Because plaintiff's claim that Jeffrey Lizer negligently entrusted his vehicle to Diane Lizer (and that this negligence proximately caused plaintiff's injuries) was sheer speculation unsupported by specific facts or even by specific allegations of fact, the trial court was well within its discretion in concluding that the negligent entrustment claim was baseless and frivolous. Also, from the complete lack of any pleading or proof of negligent entrustment, the trial court could infer that plaintiff's counsel had neglected to make any reasonable prefiling inquiries as to the merits of such a claim.

Attorney Wilson argues further that the trial court erred in awarding the Lizers 20% of their overall attorney fees as a sanction for the bringing of the frivolous count. However, he does not maintain, and we cannot say, that the Lizers' attorney fees were inadequately documented or unreasonable. Rule 137 gives the trial court the discretion to award reasonable attorney fees. We cannot fault the trial Judge's reasoning in awarding the Lizers only 20% of the fees that were incurred in the simultaneous defense of the two intertwined charges. Thus, we cannot say that the court abused its discretion or that it violated Rule 137 by failing to award reasonable attorney fees to the Lizers.

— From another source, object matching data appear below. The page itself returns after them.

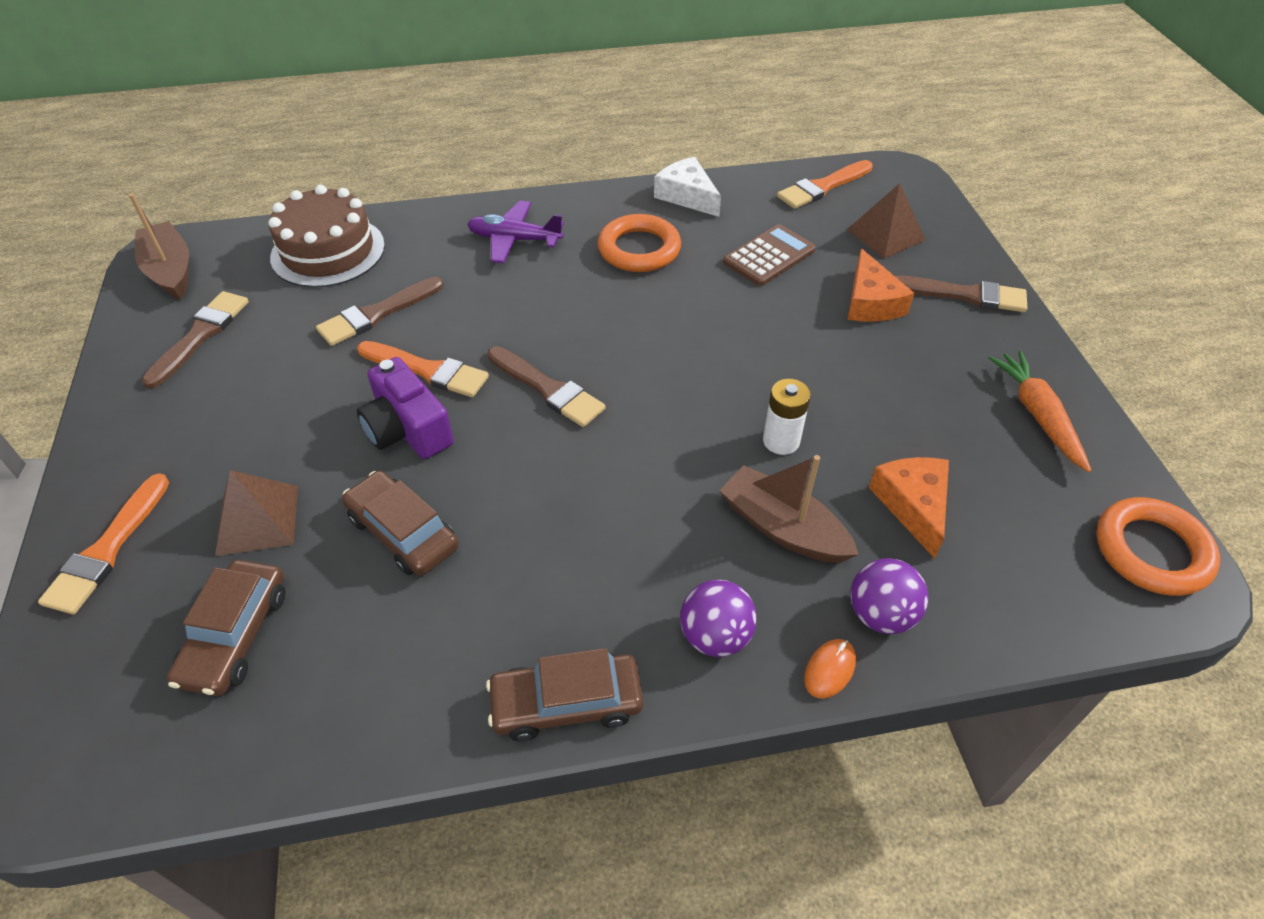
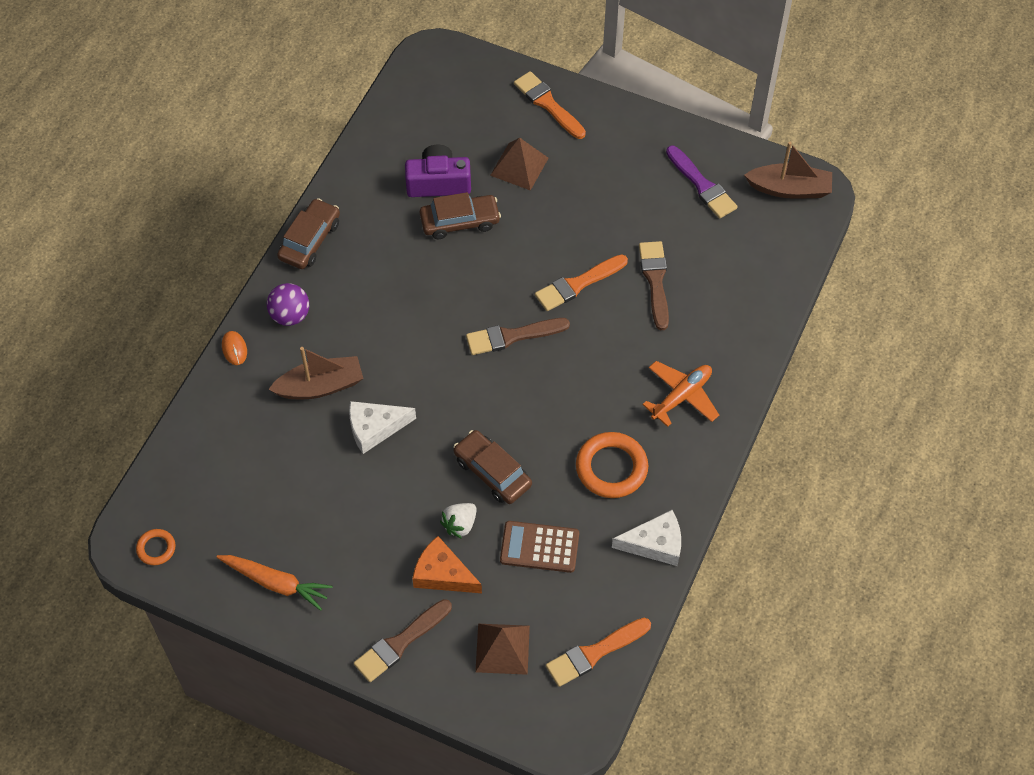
camera: 125 degrees right, 10 degrees up
brown brush [142,291,249,389] -> purple brush [666,145,738,218]
brown car [167,560,285,696] -> brown car moved to [453,430,532,504]
brown cake [268,185,385,288] -> none
purple camera [357,357,454,459] -> purple camera moved to [405,145,471,197]
purple plane [467,201,564,263] -> orange plane [642,361,719,427]
brown calculator [723,224,816,286] -> brown calculator turned 105 degrees clockwise [500,521,579,573]
white battery [763,379,811,455] -> white cheese [349,401,416,454]
orange brush [777,160,873,209] -> orange brush turned 120 degrees counterclockwise [546,618,651,687]
purple ball [850,558,929,634] -> none
orange cheese [869,457,949,559] -> none
orange ring [1096,497,1220,596] -> orange ring [136,529,176,565], size x0.53
none -> white strawberry [440,503,477,539]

Finally, we address some ancillary matters on appeal. Attorney Wilson has moved to strike that part of the Lizers' brief dealing with the cross-appeal. As we have dismissed the cross-appeal, we grant the motion. However, we decline to follow attorney Wilson's request (unsupported by argument or authority) to impose sanctions for the filing of these extraneous matters. We note that attorney Wilson has not replied to the arguments of the purported cross-appeal and has in no way indicated what additional expense, if any, he has incurred as a result of the Lizers' attempt to argue their cross-appeal.

The Lizers have requested that we impose sanctions against attorney Wilson, under Supreme Court Rule 375 (134 Ill. 2d R. 375), for bringing what the Lizers assert is a frivolous and bad-faith appeal. Although we have found no merit in the appeal, we decline to hold that it is so lacking in foundation as to warrant the imposition of sanctions.

The judgment of the circuit court of De Kalb County is affirmed.


INGLIS, P.J., and GEIGER, J., concur.